WHAT THE TASK REQUIRES
Exactly as written, print each of the entries.

SOURCE DATA
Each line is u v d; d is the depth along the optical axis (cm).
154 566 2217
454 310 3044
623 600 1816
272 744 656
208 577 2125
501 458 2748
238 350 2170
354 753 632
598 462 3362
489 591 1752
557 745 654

EXERCISE SOLUTION
Each line is u v d; d is the depth along the optical axis (cm).
154 566 2217
454 310 3044
623 600 1816
272 744 656
208 577 2125
501 458 2748
238 350 2170
354 753 632
598 462 3362
489 591 1752
557 745 654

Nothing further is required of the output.